Il pomeriggio, dopo quella visita straziante, mi sono fatta portare a vedere fuori dall’aeroporto il muro dal quale sarebbe potuto entrare, scavalcando. C’è del filo spinato interrotto sopra il muro e del filo nuovo luccicante, inserito evidentemente da poco: mi confermano che non c’era qualche settimana fa. Mi sollevo un po’ per guardare oltre: un prato, un aereo Air France sulla pista.

Tornata in Italia ho cercato i contatti con le ambasciate per portare l’attenzione su questa famiglia che non ha ricevuto le visite di nessun rappresentante del governo e della diplomazia né informazioni sulle indagini, né su dove si trovi il corpo e quando intendano restituirlo alla famiglia per celebrare la sepoltura a casa loro; una famiglia, ho sottolineato con tutti, in cui c’è una donna che ha urgente, immediato, bisogno di essere fatta vedere da un medico.

L’unica risposta che ho ricevuto per ora è quella di un ambasciatore che mi ha illustrato che la procedura ufficiale sarebbe che sia il cittadino che lo reclama a fare richiesta al governo per avere la salma quando la morte è stata riconosciuta in un altro paese. Il fatto è che mentre io, in due telefonate, posso avere il cellulare del massimo vertice della diplomazia di un Paese straniero che mi spiega “la procedura”, una famiglia che non ha nemmeno i mezzi economici per raggiungere l’ambasciata di riferimento come fa a sapere a chi chiedere? Come fa a reclamare un diritto inalienabile come quello di chiedere notizie del corpo del proprio ragazzo? Come fa a sapere di aver diritto a chiedere?

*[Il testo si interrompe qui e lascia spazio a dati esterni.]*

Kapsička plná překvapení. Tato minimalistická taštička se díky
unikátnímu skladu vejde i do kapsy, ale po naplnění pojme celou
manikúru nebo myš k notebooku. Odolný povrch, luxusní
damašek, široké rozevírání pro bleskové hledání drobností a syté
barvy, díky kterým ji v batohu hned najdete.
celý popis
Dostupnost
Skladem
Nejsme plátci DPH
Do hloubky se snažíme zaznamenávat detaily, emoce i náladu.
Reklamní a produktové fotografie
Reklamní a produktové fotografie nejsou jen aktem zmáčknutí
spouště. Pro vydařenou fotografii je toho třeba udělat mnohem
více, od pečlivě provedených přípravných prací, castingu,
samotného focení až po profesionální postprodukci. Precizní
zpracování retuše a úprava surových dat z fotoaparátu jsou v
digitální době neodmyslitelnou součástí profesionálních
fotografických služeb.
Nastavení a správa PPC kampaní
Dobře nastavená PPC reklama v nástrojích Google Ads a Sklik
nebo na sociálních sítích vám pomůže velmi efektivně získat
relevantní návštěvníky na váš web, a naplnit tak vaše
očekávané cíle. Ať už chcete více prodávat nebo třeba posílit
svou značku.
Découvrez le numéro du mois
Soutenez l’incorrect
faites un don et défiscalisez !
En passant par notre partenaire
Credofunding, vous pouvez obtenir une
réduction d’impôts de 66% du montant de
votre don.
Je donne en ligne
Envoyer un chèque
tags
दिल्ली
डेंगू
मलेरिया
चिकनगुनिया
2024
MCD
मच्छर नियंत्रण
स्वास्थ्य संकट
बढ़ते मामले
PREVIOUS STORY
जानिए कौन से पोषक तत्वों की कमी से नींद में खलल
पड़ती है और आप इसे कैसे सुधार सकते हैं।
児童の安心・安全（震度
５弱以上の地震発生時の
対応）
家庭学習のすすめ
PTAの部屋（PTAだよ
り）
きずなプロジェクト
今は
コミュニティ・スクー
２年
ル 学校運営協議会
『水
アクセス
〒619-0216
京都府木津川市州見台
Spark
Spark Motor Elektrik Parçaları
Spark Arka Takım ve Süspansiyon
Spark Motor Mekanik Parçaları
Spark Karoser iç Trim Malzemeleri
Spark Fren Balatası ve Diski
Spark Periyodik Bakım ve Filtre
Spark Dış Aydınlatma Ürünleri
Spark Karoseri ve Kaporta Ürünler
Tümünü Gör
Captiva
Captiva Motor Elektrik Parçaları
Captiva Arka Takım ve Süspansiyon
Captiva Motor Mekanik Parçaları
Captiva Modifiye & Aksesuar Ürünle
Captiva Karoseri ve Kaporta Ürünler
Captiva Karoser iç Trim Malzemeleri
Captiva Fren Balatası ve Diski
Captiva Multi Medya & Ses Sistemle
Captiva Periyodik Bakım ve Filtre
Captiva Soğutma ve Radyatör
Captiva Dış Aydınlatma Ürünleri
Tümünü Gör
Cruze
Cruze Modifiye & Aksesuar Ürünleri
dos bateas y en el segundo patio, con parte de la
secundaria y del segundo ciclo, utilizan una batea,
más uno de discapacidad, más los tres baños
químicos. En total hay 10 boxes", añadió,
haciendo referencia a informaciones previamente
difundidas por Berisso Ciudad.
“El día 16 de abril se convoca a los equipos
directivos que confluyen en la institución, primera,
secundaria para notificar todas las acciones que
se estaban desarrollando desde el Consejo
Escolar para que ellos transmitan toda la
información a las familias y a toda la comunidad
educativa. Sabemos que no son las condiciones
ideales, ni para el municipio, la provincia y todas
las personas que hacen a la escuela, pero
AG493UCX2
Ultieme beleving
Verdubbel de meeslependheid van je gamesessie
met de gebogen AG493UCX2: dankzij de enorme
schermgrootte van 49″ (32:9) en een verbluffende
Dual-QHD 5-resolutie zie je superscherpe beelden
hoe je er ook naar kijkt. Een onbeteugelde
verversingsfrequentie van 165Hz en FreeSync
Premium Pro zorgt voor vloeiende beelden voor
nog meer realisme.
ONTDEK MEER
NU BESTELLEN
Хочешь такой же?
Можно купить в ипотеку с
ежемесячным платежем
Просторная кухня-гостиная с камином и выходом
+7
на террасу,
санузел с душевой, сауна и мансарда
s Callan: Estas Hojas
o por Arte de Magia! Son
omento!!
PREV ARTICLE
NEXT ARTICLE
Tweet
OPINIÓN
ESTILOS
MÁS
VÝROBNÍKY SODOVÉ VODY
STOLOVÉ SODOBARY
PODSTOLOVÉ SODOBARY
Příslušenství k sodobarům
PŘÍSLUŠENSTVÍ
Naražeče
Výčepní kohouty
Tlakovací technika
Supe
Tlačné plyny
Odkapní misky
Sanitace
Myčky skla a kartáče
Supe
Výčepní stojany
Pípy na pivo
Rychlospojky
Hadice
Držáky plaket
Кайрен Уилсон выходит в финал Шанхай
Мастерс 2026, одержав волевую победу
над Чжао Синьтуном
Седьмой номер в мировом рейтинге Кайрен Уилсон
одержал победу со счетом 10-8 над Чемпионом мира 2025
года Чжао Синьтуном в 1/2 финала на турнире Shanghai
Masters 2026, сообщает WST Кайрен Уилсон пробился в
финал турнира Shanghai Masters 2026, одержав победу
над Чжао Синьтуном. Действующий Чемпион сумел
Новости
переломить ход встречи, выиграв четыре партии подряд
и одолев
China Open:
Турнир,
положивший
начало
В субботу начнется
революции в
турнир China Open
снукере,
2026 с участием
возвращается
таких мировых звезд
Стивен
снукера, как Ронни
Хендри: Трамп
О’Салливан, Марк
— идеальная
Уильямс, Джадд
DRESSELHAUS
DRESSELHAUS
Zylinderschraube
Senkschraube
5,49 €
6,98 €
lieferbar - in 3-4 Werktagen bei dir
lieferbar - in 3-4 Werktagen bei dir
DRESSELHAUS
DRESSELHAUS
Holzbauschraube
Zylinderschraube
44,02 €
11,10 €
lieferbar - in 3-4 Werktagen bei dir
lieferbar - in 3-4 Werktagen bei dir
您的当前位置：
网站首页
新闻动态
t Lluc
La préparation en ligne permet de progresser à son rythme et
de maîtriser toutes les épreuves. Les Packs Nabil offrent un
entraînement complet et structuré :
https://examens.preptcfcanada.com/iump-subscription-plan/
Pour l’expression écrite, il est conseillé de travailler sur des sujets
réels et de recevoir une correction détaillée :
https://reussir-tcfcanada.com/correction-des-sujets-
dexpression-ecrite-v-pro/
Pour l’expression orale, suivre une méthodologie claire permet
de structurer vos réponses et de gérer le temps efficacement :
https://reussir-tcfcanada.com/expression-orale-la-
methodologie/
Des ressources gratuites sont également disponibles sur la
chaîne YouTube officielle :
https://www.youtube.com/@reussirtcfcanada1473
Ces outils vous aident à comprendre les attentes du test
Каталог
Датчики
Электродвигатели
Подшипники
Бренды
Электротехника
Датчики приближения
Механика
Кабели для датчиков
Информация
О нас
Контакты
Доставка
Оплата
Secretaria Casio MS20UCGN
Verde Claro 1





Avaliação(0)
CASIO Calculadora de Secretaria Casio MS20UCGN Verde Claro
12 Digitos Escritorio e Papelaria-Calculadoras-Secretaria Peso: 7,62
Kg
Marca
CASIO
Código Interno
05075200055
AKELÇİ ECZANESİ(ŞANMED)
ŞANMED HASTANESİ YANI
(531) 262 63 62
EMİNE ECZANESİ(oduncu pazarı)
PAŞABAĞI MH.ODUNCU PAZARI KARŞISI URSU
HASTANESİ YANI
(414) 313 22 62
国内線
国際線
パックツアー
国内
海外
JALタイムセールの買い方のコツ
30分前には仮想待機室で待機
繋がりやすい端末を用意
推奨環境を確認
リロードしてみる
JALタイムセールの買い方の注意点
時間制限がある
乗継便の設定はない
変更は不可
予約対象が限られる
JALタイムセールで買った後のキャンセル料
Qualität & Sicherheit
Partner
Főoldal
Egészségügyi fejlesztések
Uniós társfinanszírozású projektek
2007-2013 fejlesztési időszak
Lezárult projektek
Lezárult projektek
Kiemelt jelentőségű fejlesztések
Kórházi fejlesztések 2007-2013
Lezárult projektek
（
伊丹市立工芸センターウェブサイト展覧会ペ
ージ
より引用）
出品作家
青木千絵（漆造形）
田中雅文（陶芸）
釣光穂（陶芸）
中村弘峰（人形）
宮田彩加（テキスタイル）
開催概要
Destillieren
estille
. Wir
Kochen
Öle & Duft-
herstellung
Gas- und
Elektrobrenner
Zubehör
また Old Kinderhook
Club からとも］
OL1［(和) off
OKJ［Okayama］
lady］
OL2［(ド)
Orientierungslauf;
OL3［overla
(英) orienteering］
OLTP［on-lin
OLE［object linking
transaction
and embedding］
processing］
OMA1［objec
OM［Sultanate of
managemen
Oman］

Questa, insomma, è una lettera aperta ai Governi, ai diplomatici, agli avvocati, alle associazioni che tutelano i diritti umani, a chiunque aiutare una famiglia straziata dal dolore e dall’impotenza, incontrata ad Abidjan, il giorno 25 gennaio 2020. L’Europa  era il sogno che ha portato via loro figlio: almeno restituisca alla famiglia il diritto di seppellirlo e a piangerlo?

PS, ore 12.30: è stata resa pubblica la mobilitazione  del governo Ivoriano, che avrebbe già attivato la macchina per il rimpatrio della salma.  Prima di pubblicare questo scritto, abbiamo scritto all’Ambasciata di Francia la situazione, come riportato nell’articolo, nonchè all’ambasciata della Costa d’Avorio in Francia. I genitori di Ani Laurent, incontrati proprio la mattina del 25, non hanno fatto alcun cenno alla imminente soluzione del caso, e anzi si sono appellati con ogni forza a chi poteva aiutarli.
Sia che la nostra visita sia stata un pungolo, sia che la macchina si fosse attivata autonomamente, possiamo dire che, in questa tragedia, quando le spoglie di Ani Laurant saranno tornate a casa, vi daremo, finalmente, una buona notizia.